Rendered chart images

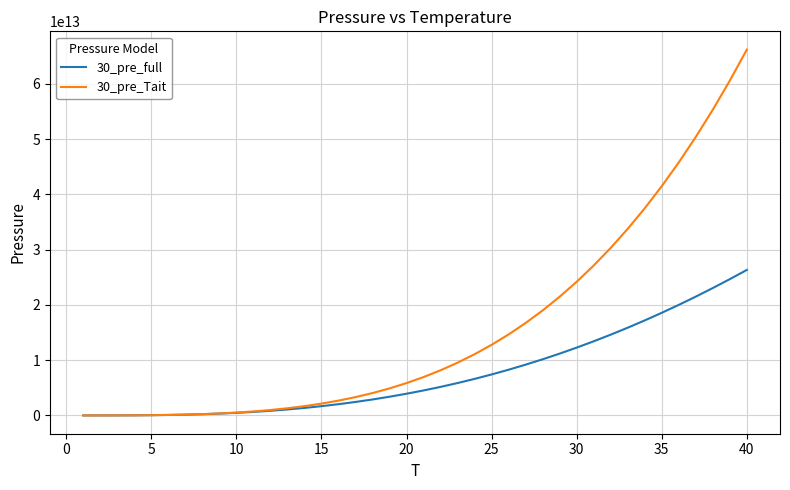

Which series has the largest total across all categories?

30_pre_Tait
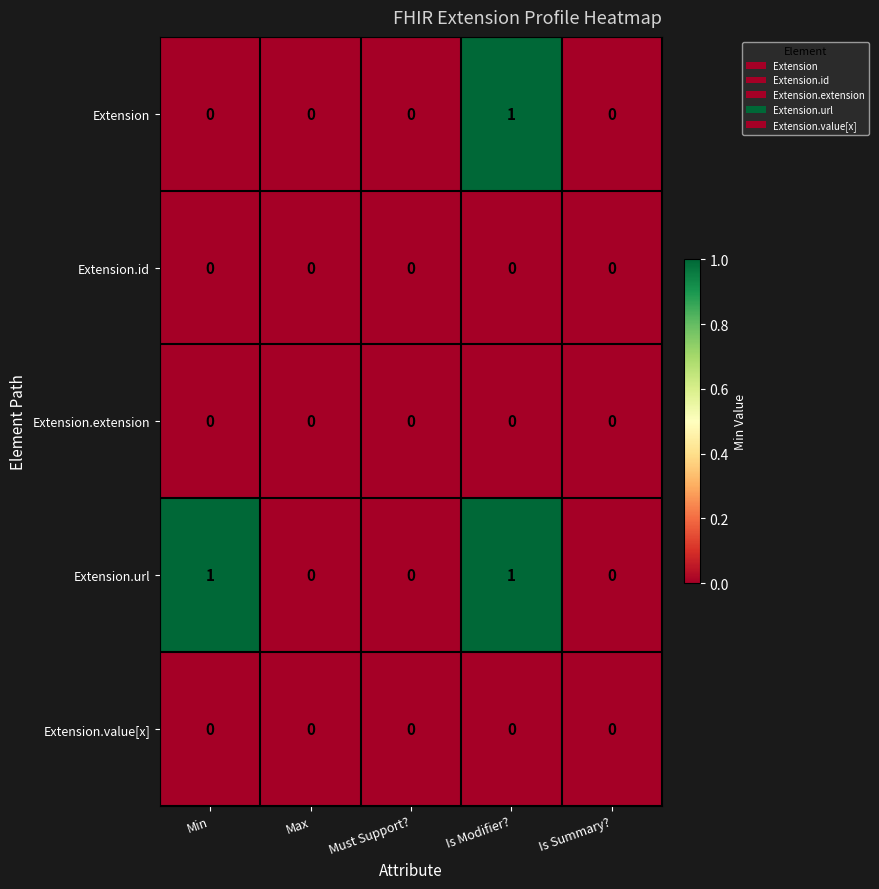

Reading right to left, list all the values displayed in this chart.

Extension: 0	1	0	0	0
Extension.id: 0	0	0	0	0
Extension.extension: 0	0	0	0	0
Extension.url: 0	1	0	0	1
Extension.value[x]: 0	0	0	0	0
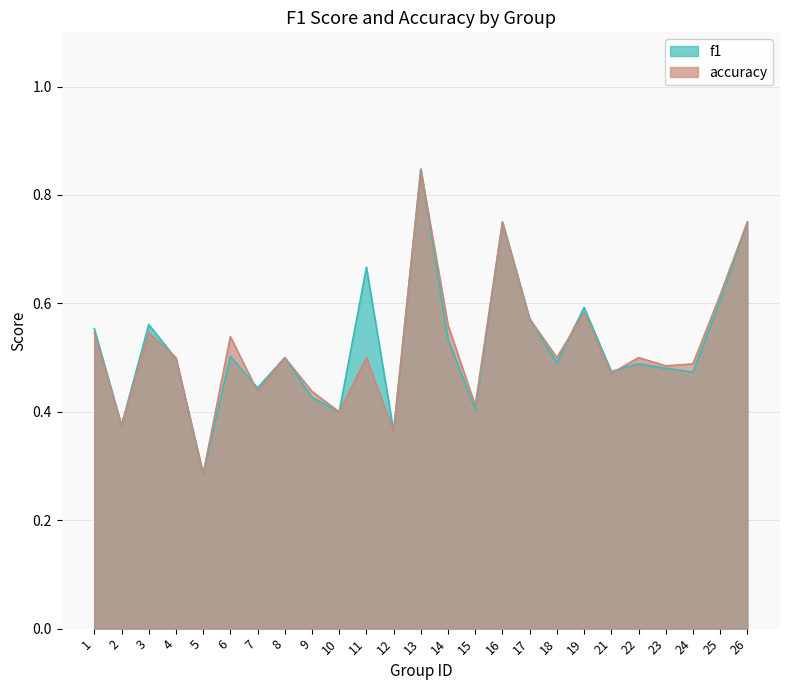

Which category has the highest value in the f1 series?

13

==

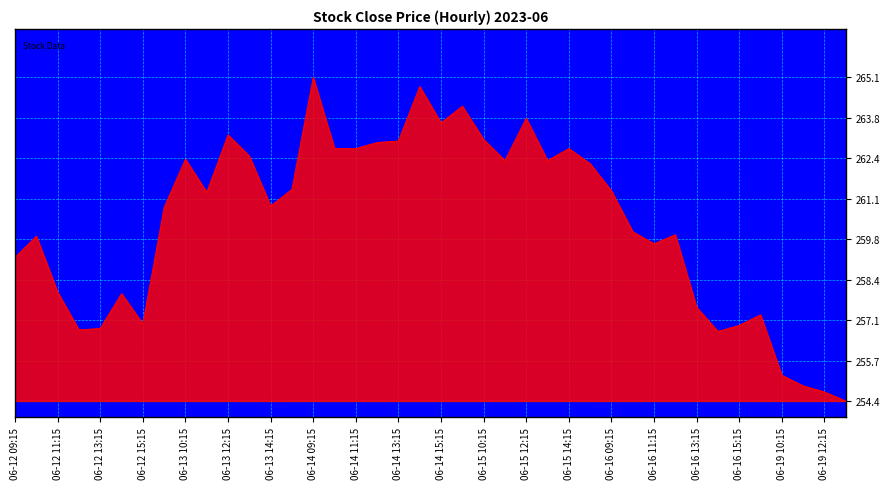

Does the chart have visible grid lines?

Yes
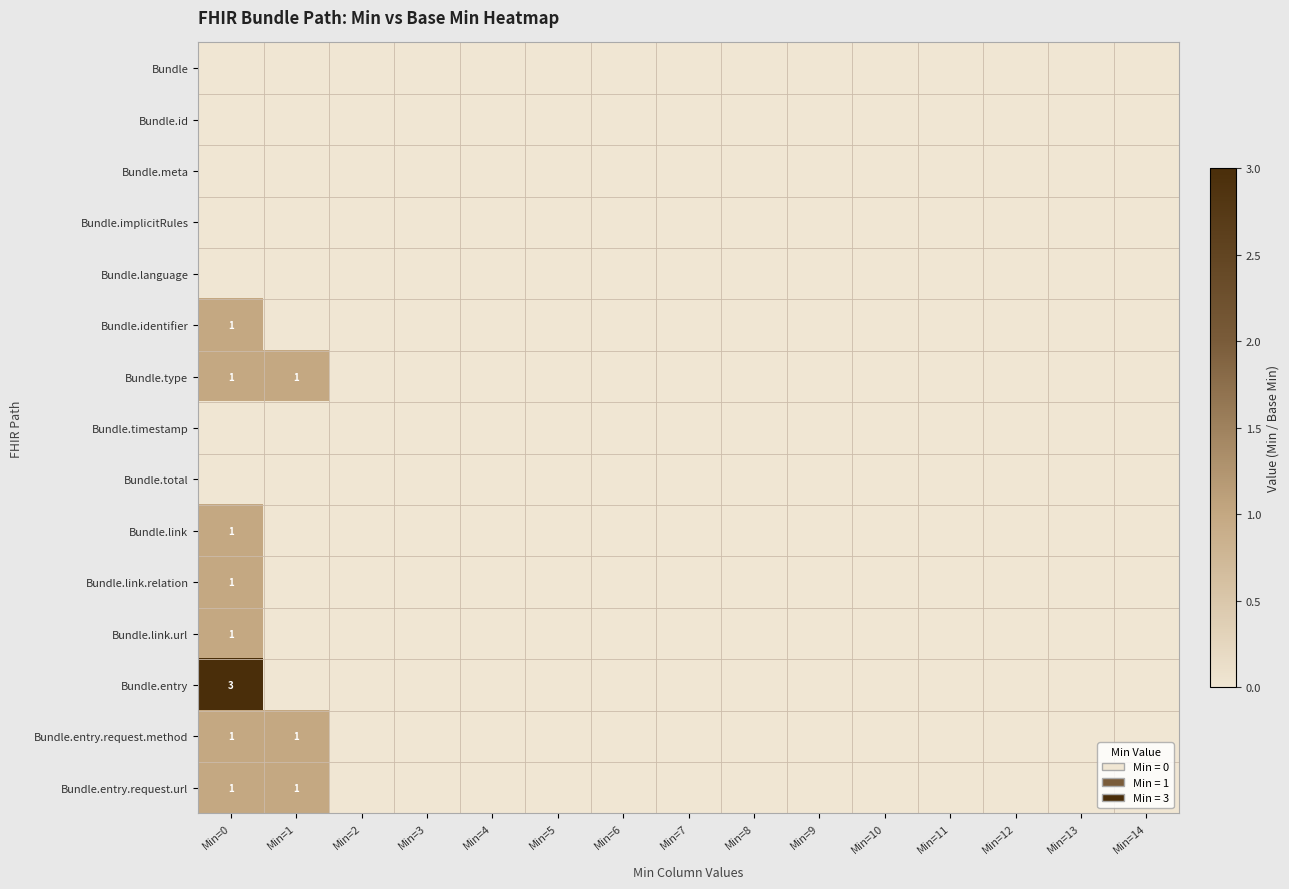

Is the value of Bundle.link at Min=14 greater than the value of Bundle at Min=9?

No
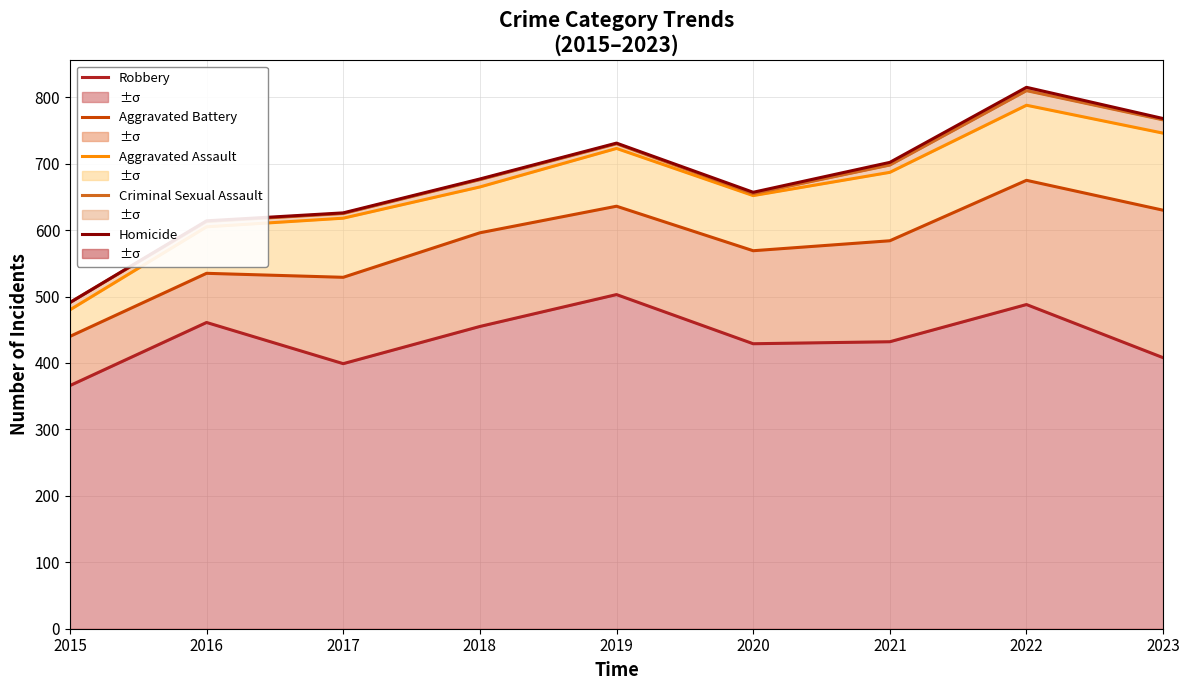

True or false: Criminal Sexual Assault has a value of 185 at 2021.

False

--

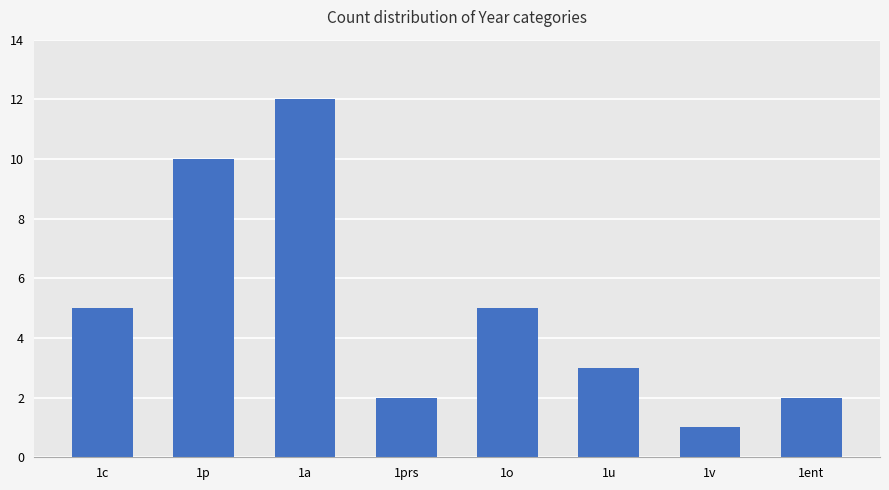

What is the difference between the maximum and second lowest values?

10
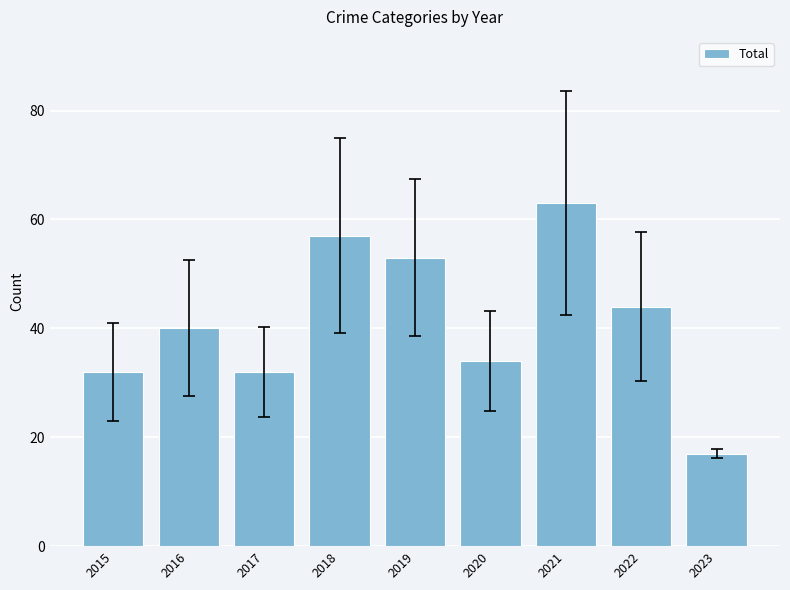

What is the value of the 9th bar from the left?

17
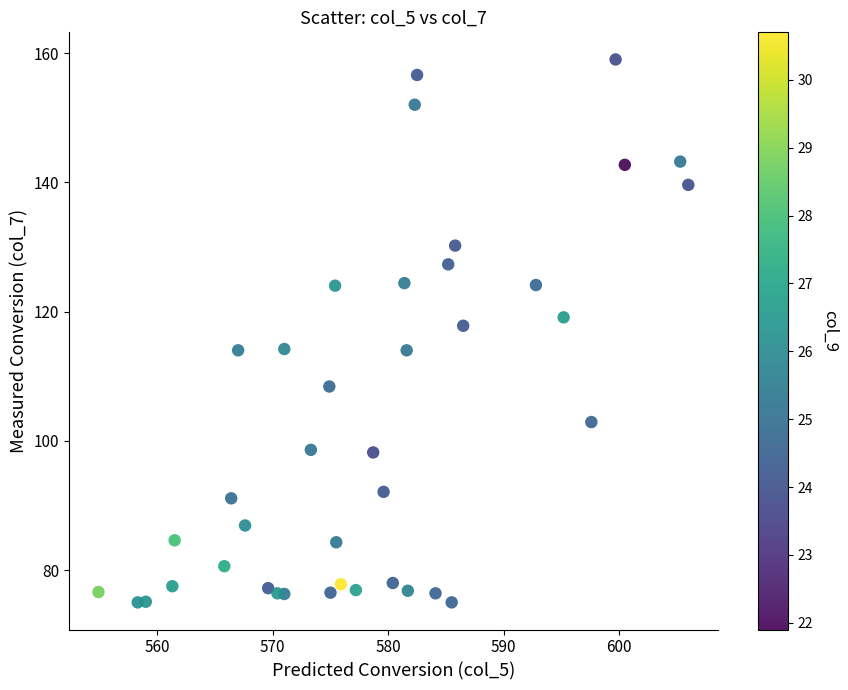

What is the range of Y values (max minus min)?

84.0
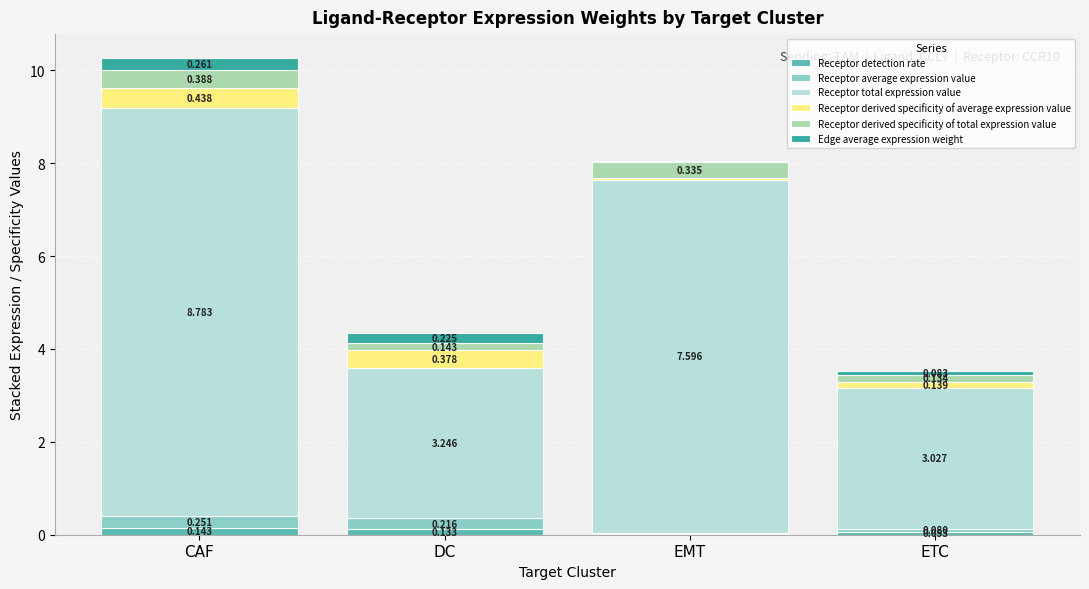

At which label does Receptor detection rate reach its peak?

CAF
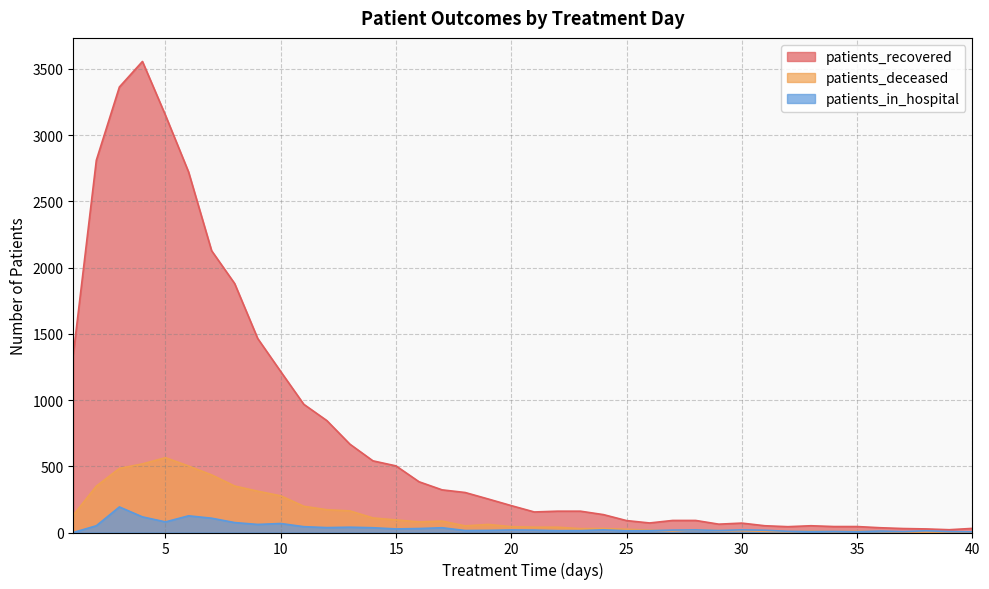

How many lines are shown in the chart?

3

** ASSIGNMENT **
Rewrite the lines between the one holding "Does the chart have visible grid lines?" and the one holding "True or false: Criminal", inclusive, as a Markdown table with columns Line and Text. Number each line in order, and leave out blank lines and the picture lines.

** THE COMPLETED TASK **
| Line | Text |
|---|---|
| 1 | Does the chart have visible grid lines? |
| 2 | Yes |
| 3 | Is the value of Bundle.link at Min=14 greater than the value of Bundle at Min=9? |
| 4 | No |
| 5 | True or false: Criminal Sexual Assault has a value of 185 at 2021. |